Both are 1.0 kW, 2,000 RPM, medium inertia HC-SF series motors with the same 130 × 130 mm flange, 4.78 Nm rated torque, and MR-J2S amplifier compatibility.

The HC-SFS102 belongs to the MELSERVO J2S series and carries a 17-bit absolute encoder at 131,072 ppr — with a battery fitted at the amplifier, it provides absolute position retention through power loss, eliminating homing at startup. 

The HC-SFE102 is the earlier HC-SF series variant with the encoder configuration of its generation. When sourcing a replacement, confirm the encoder interface is compatible with the installed amplifier before substituting one variant for the other.

Q2: The rated voltage is listed as 123V — is this a single-phase or three-phase motor?

The HC-SFE102 is a three-phase AC servo motor. The 123V rating is the motor's rated voltage — the back-EMF voltage at which the stator windings are designed to operate when the amplifier drives the motor at rated speed.

This is not the supply voltage to the amplifier; the supply voltage is 200–230V three-phase to the MR-J2S amplifier, which then generates the variable-frequency variable-voltage output to drive the motor.

The 123V motor voltage appears on the motor nameplate and is used for motor parameter verification, not for supply wiring calculations.

Q3: What does Class F insulation mean for service life and operating conditions?

Class F insulation is thermally rated to 155°C winding temperature. In normal operation — rated load, 40°C ambient, adequate ventilation — the winding operates significantly below this limit, providing a thermal margin against overload transients and elevated ambient conditions.

Insulation life degrades exponentially with temperature: sustained operation at 155°C halves life compared to sustained operation at 145°C. The Class F rating allows the HC-SFE102 to sustain brief overloads and elevated ambients without approaching the thermal boundary where degradation becomes rapid.

Q4: Does the HC-SFE102 require homing at each startup?

This depends on the encoder variant fitted. The HC-SFE (earlier HC-SF series) generation used an incremental encoder in some configurations, which would require a homing cycle after each power cycle. The HC-SFS102 (J2S series) carries an absolute encoder that retains position through power loss.

If the installed HC-SFE102 has an incremental encoder, a homing traverse is required at startup to establish position reference.

If absolute encoder capability is important for the application — avoiding homing on restart after E-stop or power loss — the HC-SFS102 with battery-backed absolute position is the appropriate specification.

Q5: What are the key checks when installing or evaluating a used HC-SFE102?

Rotate the shaft by hand and listen for bearing smoothness — the 7.3 kg motor carries larger bearings than smaller-frame motors, and bearing roughness is detectable as tactile resistance or audible grinding well before it becomes mechanically severe.

Inspect the cannon connector pins on both power and encoder cables for corrosion or bent contacts.
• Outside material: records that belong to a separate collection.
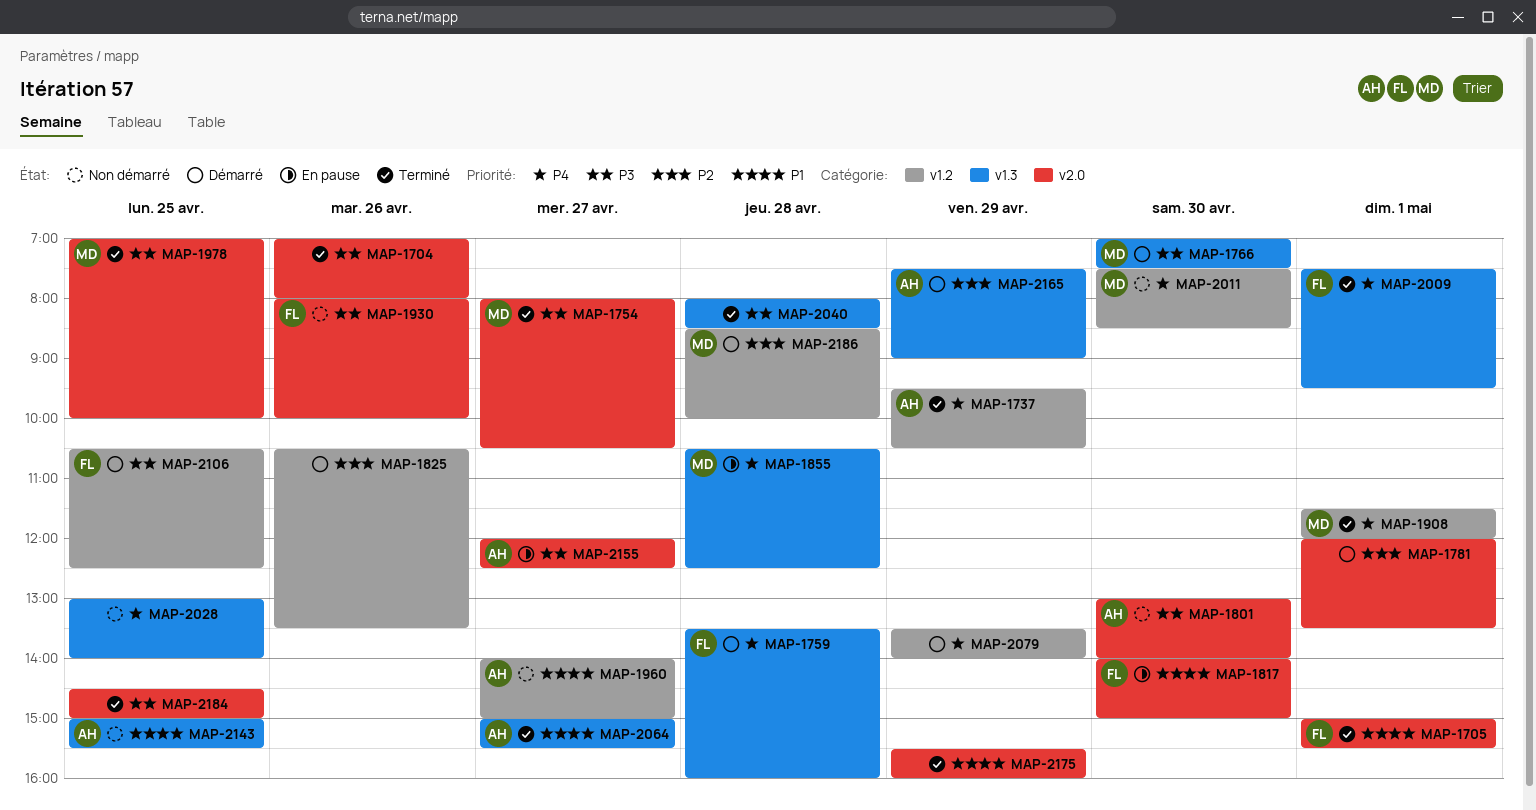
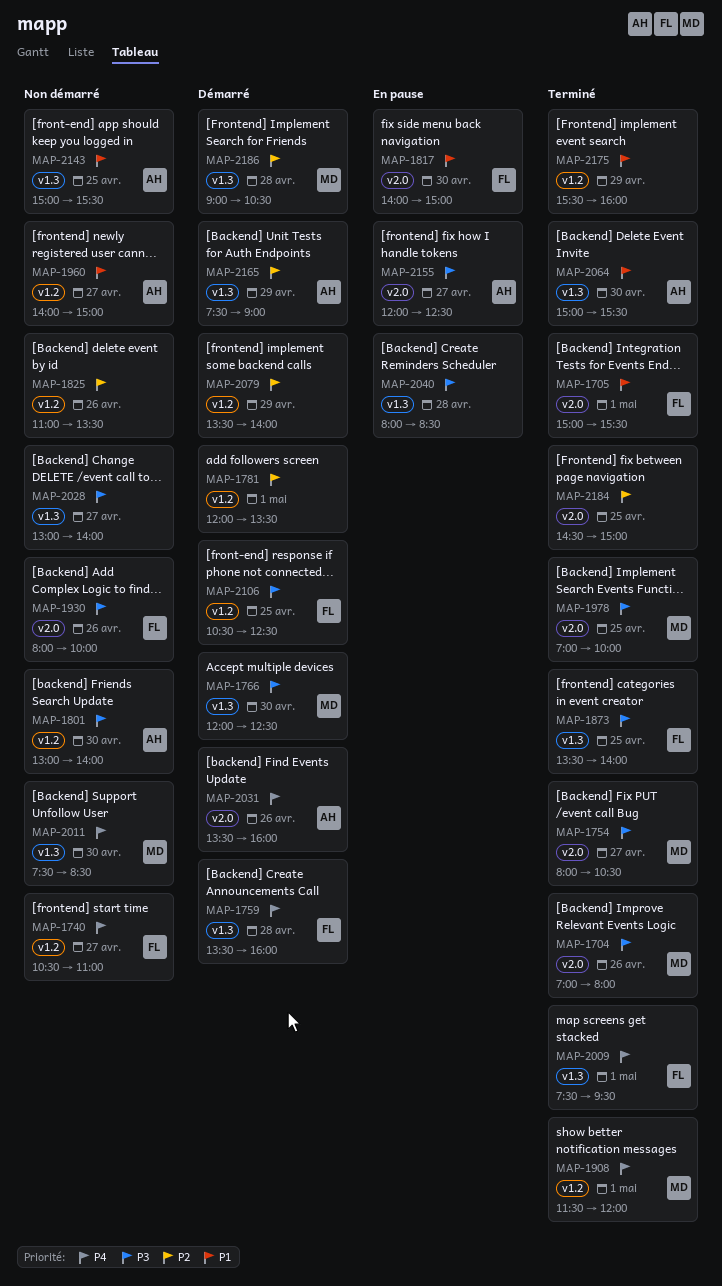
MAP-1704, owner: none -> MD
MAP-1737: present -> none
MAP-1740: none -> present
MAP-1766, begins: 07:00 -> 12:00
MAP-1766, ends: 07:30 -> 12:30
MAP-1781, label: v2.0 -> v1.2
MAP-1801, label: v2.0 -> v1.2
MAP-1825, status: Démarré -> Non démarré
MAP-1825, begins: 10:30 -> 11:00
MAP-1855: present -> none
MAP-1873: none -> present
MAP-2011, label: v1.2 -> v1.3
MAP-2028, priority: P4 -> P3
MAP-2028, day: Apr 25 -> Apr 27
MAP-2031: none -> present
MAP-2040, status: Terminé -> En pause
MAP-2064, day: Apr 27 -> Apr 30
MAP-2079, priority: P4 -> P2
MAP-2175, label: v2.0 -> v1.2
MAP-2184, priority: P3 -> P2
MAP-2186, label: v1.2 -> v1.3
MAP-2186, begins: 08:30 -> 09:00
MAP-2186, ends: 10:00 -> 10:30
Measure three-phase winding resistance across all phase pairs for balance, and check insulation resistance to earth with a megger; 6.0A rated current in a medium-capacity motor generates real heat, and winding insulation condition is worth verifying before installation.

Inspect the shaft surface for fretting or scoring from previous coupling installations. On a test run connected to a compatible MR-J2S amplifier, monitor following error, confirm current at no load is within expected bounds, and verify encoder feedback over a full rotation before committing the motor to production duty.